I have a source file in my class library with several large static functions, for which I'm trying to get a decent profile with Shark. However, gcc insists on inlining all these functions, even with -fno-inline-functions and -fno-default-inline in the build settings (overriding the general optimization setting of -Os). Furthermore, Shark's mapping from source to assembly is all mixed up, indicating that 70% of my runtime is spent on a single SSE intrinsic in my source file, well outside the inner loop. (Shark maps this intrinsic to about 300 totally unrelated lines of assembly. I haven't figured out how to untangle this. Is the source<->assembly mapping something the compiler does, or does Shark parse the source file itself?)
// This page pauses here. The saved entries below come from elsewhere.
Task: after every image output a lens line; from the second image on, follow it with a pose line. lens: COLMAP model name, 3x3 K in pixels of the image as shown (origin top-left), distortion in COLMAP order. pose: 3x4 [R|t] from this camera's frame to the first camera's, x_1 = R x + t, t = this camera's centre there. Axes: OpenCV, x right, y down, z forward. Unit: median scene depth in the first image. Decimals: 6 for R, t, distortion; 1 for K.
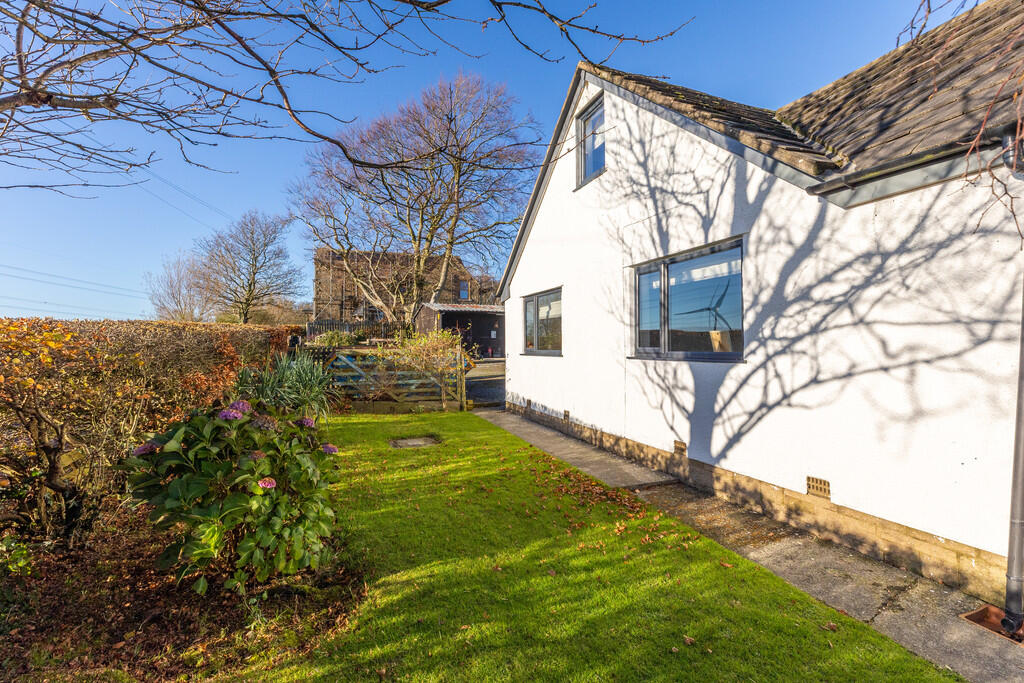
lens RADIAL K [[470.7, 0, 518.0], [0, 470.7, 340.0], [0, 0, 1]] dist [0.002541, -0.000658]
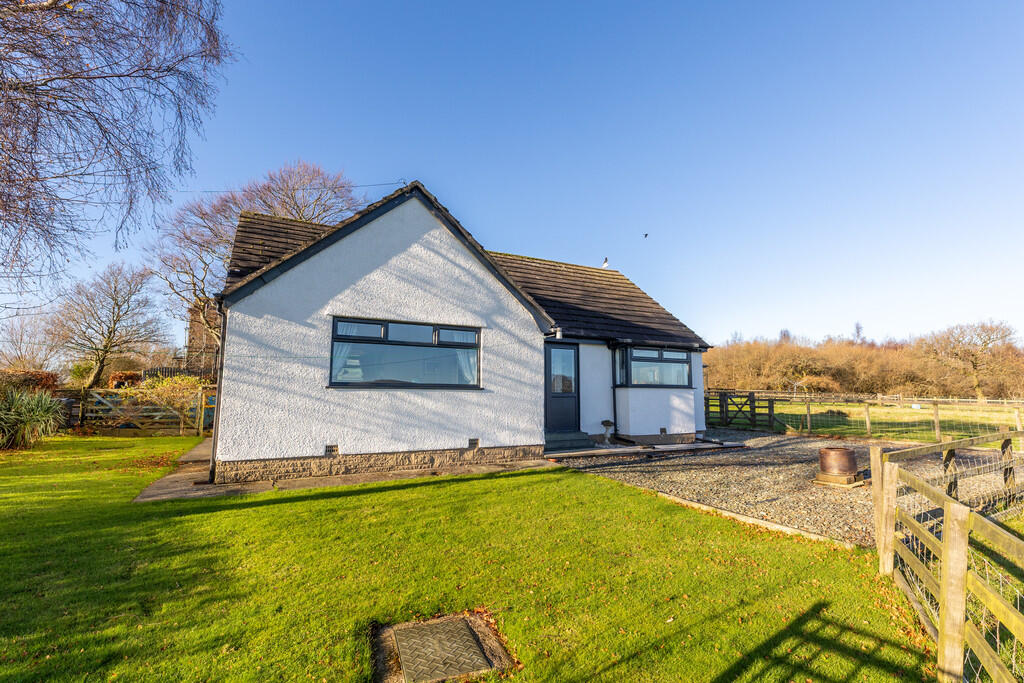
lens RADIAL K [[470.7, 0, 507.0], [0, 470.7, 345.3], [0, 0, 1]] dist [0.002541, -0.000658]
pose [[0.991666, 0.016651, 0.127756, 0.576443], [-0.004438, 0.995440, -0.095291, 0.018331], [-0.128760, 0.093930, 0.987217, -0.450005]]
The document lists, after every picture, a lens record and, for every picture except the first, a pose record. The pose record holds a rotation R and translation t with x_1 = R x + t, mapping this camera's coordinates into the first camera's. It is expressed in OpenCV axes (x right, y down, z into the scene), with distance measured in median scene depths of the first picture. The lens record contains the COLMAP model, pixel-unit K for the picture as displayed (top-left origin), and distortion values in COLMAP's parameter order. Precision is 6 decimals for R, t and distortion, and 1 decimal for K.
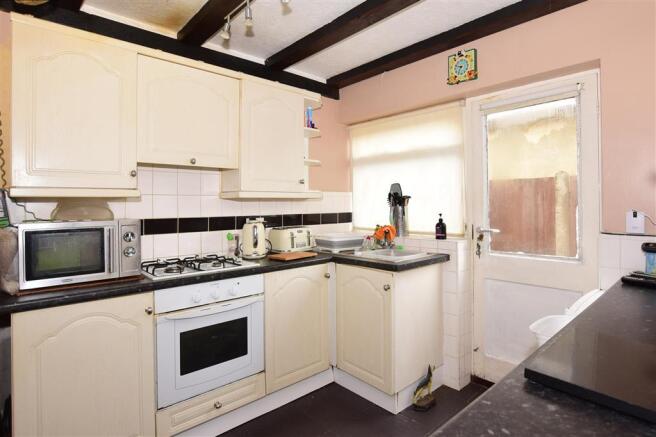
lens RADIAL K [[355.2, 0, 327.7], [0, 355.2, 201.2], [0, 0, 1]] dist [-0.004764, 0.000705]
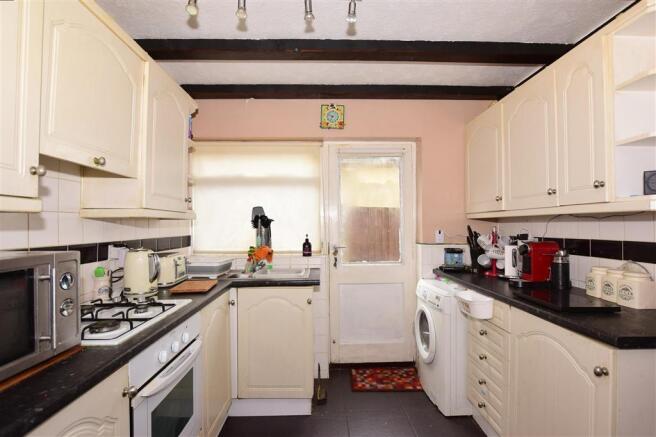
lens RADIAL K [[333.5, 0, 327.0], [0, 333.5, 221.2], [0, 0, 1]] dist [-0.004534, -0.000028]
pose [[0.659203, 0.012790, 0.751856, -0.473020], [-0.005912, 0.999913, -0.011826, 0.003864], [-0.751942, 0.003351, 0.659221, 0.223133]]
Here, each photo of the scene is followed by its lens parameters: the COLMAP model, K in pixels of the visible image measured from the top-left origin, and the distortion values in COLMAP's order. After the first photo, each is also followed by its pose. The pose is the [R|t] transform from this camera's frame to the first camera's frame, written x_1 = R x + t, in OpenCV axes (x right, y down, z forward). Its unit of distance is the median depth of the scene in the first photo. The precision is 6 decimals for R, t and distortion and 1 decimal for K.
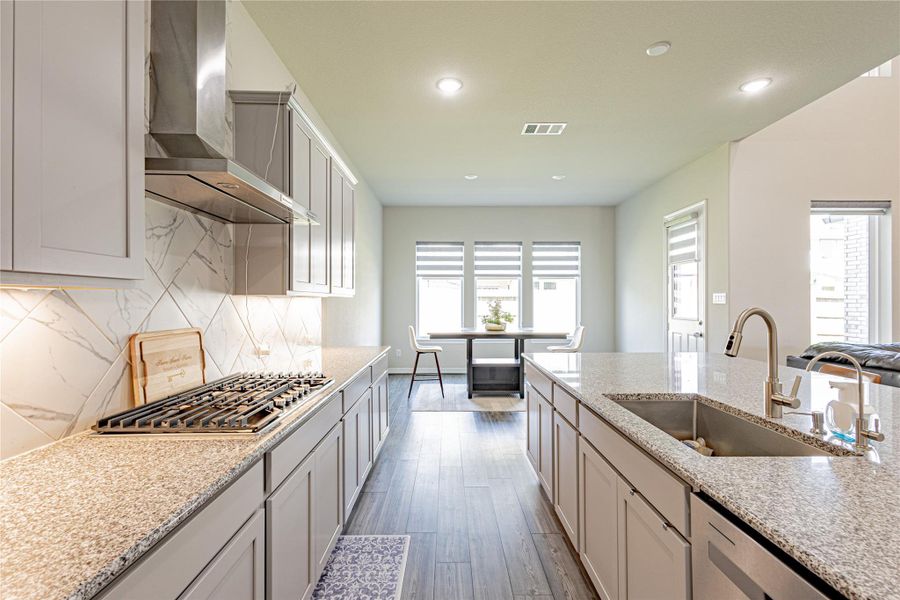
lens RADIAL K [[412.9, 0, 434.2], [0, 412.9, 303.5], [0, 0, 1]] dist [0.008382, -0.000558]
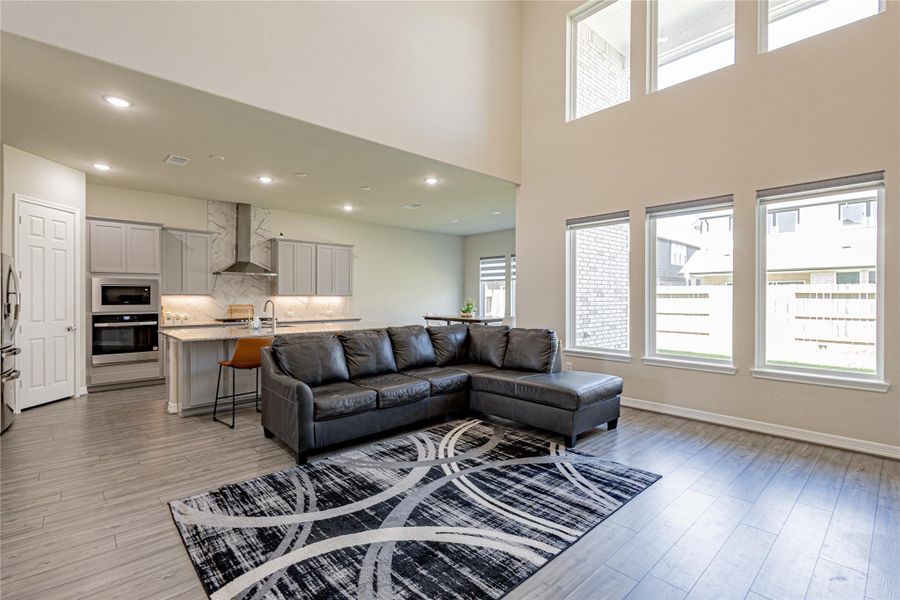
lens RADIAL K [[412.9, 0, 449.7], [0, 412.9, 300.3], [0, 0, 1]] dist [0.008382, -0.000558]
pose [[0.695132, 0.004718, -0.718867, 0.947462], [-0.009816, 0.999948, -0.002929, 0.006805], [0.718815, 0.009092, 0.695142, -0.097688]]
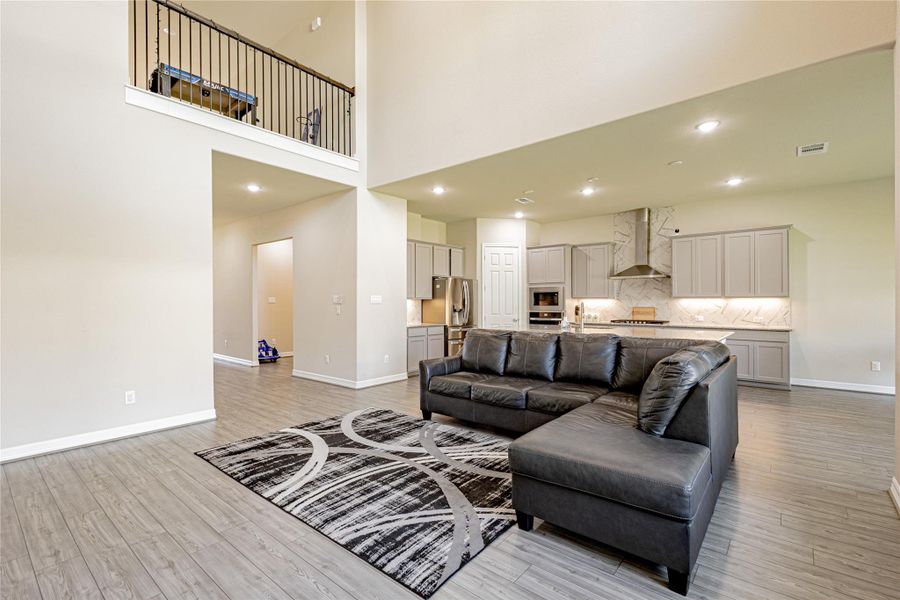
lens RADIAL K [[412.9, 0, 450.8], [0, 412.9, 299.1], [0, 0, 1]] dist [0.008382, -0.000558]
pose [[-0.622235, -0.001664, -0.782828, 0.982691], [-0.006106, 0.999978, 0.002728, -0.000007], [0.782806, 0.006477, -0.622232, 0.512843]]
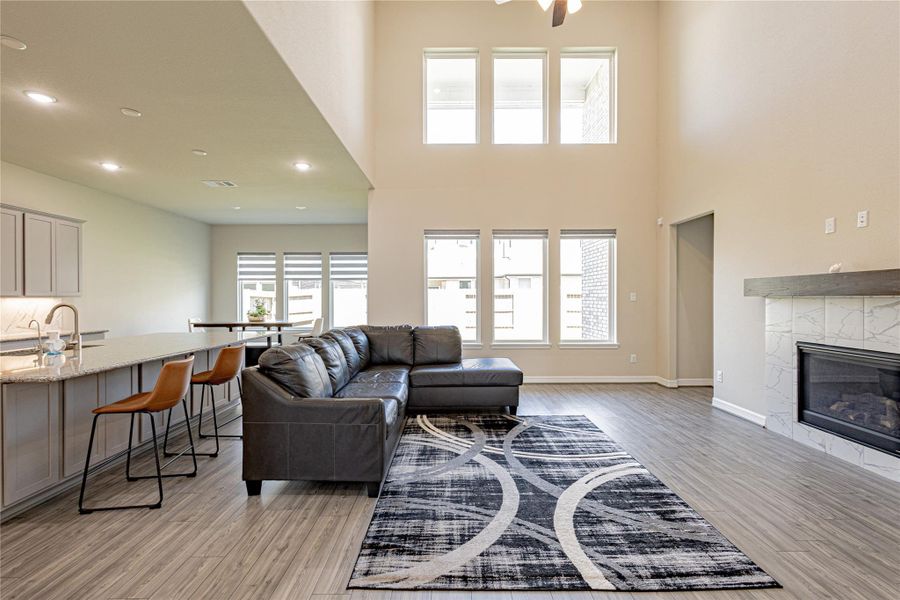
lens RADIAL K [[412.9, 0, 450.4], [0, 412.9, 299.7], [0, 0, 1]] dist [0.008382, -0.000558]
pose [[0.999647, -0.004307, 0.026199, 0.577068], [0.004554, 0.999946, -0.009389, 0.008989], [-0.026157, 0.009505, 0.999613, -0.280311]]
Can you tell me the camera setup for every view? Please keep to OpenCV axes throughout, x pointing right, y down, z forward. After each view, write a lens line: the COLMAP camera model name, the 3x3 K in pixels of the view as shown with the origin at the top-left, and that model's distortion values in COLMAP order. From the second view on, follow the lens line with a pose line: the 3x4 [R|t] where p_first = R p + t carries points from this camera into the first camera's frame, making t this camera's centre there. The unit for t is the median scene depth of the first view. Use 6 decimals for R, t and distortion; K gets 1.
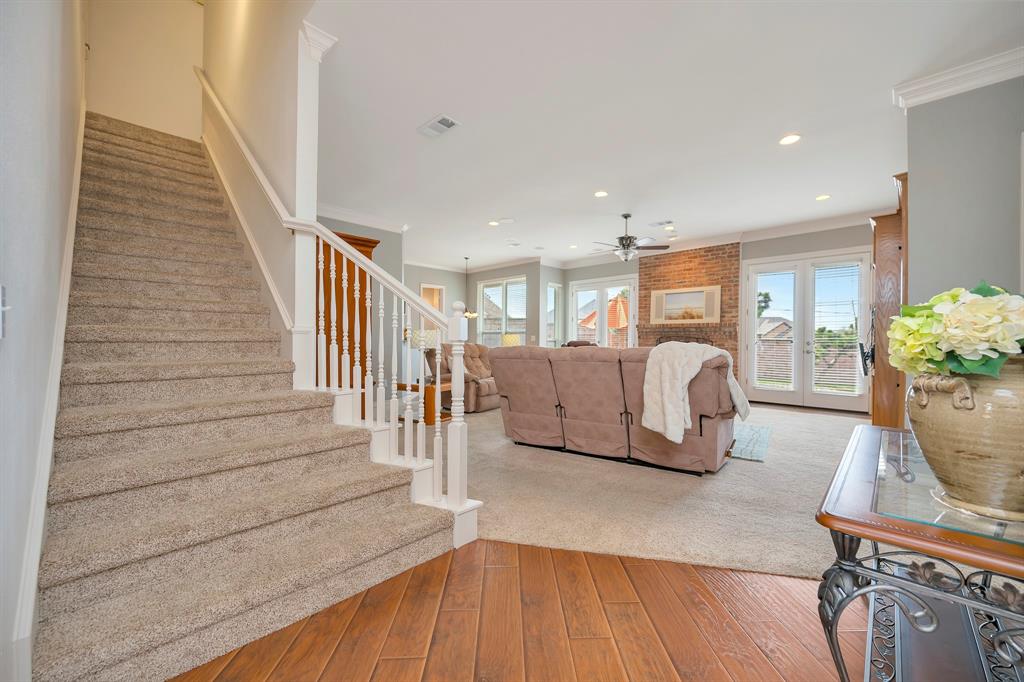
lens RADIAL K [[406.6, 0, 512.0], [0, 406.6, 341.0], [0, 0, 1]] dist [0.000603, -0.000070]
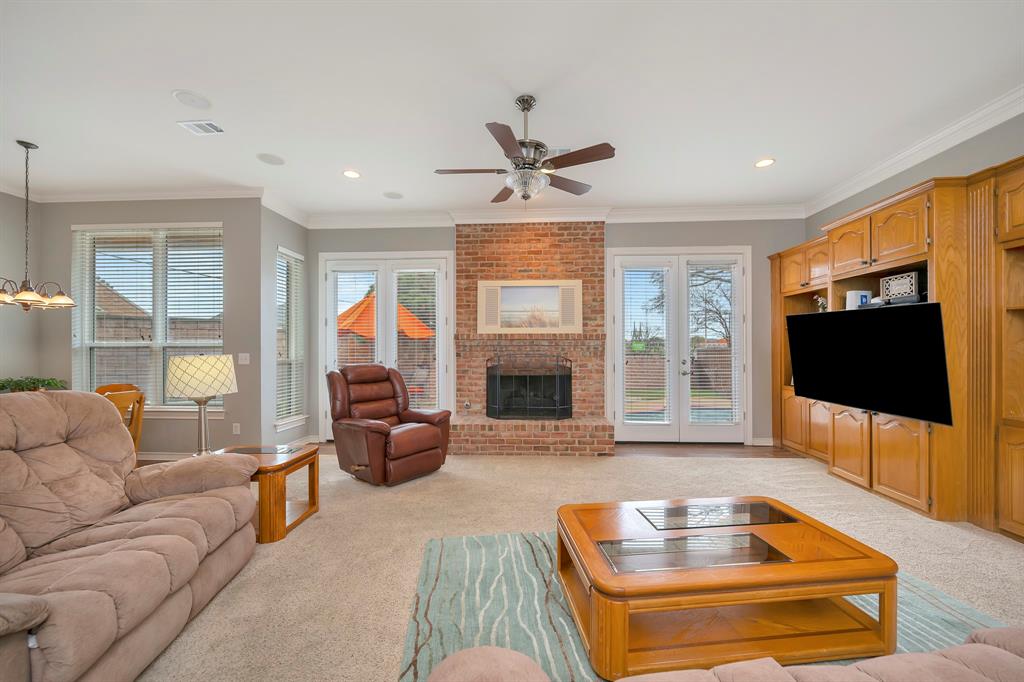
lens RADIAL K [[405.6, 0, 516.0], [0, 405.6, 348.1], [0, 0, 1]] dist [-0.001831, -0.000515]
pose [[0.748005, -0.006880, 0.663657, -0.029993], [0.008349, 0.999965, 0.000957, -0.020527], [-0.663640, 0.004825, 0.748036, 0.527754]]
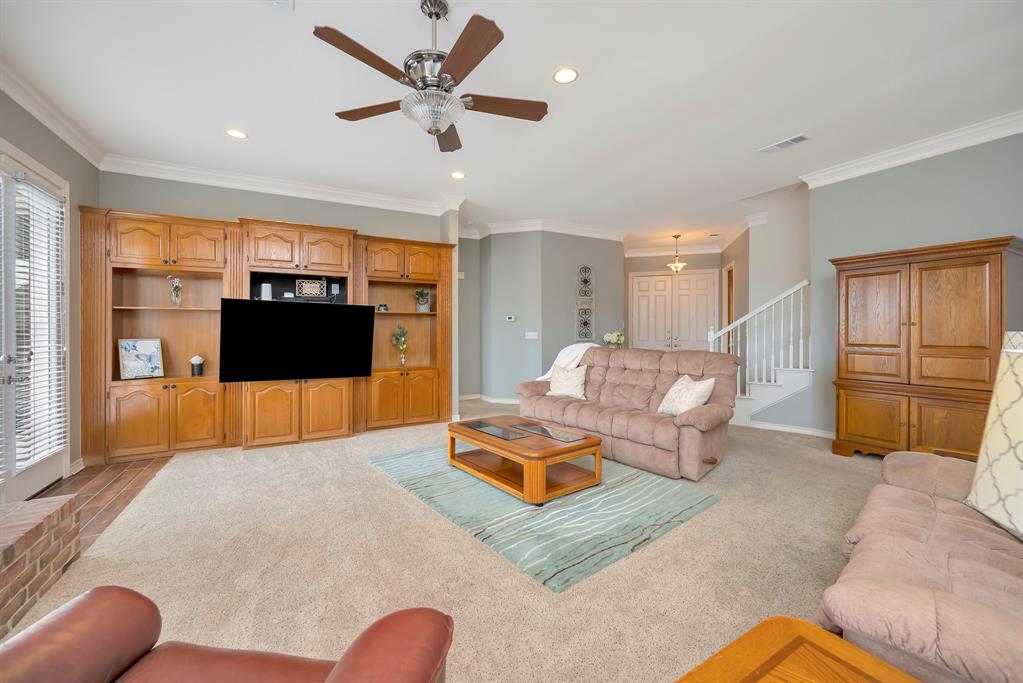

So... I tried rebuilding my library with -fkeep-inline-functions also, which generates the following warning:
/Developer/SDKs/MacOSX10.4u.sdk/usr/include/c++/4.0.0/i686-apple-darwin8/bits/gthr-default.h:551: warning: control reaches end of non-void function
This is puzzling for several reasons. First, this looks like a legitimate bug in the headers. Second, I thought XCode 2.3 uses gcc 4.0.1 (not 4.0.0). Third, this option causes my tiny little file to generate over a megabyte of object code. Fourth, applications are subsequently prevented from linking against my rebuilt library, giving the error:
/usr/bin/ld: Undefined symbols: vtable for CFoo ../../Core/build/Debug/libMyLib_d.a(CFoo.o) reference to undefined vtable for CFoo collect2: ld returned 1 exit status
When I remove -fkeep-inline-functions from that one source file, everything links fine. But I still haven't figured out how to generate an optimized but non-inlined version of my code, for profiling purposes. Any suggestions? (This is all happening with x86 code on a MacBook Pro. XCode 2.3, Shark 4.3.3 (4).)
Thanks, Ben |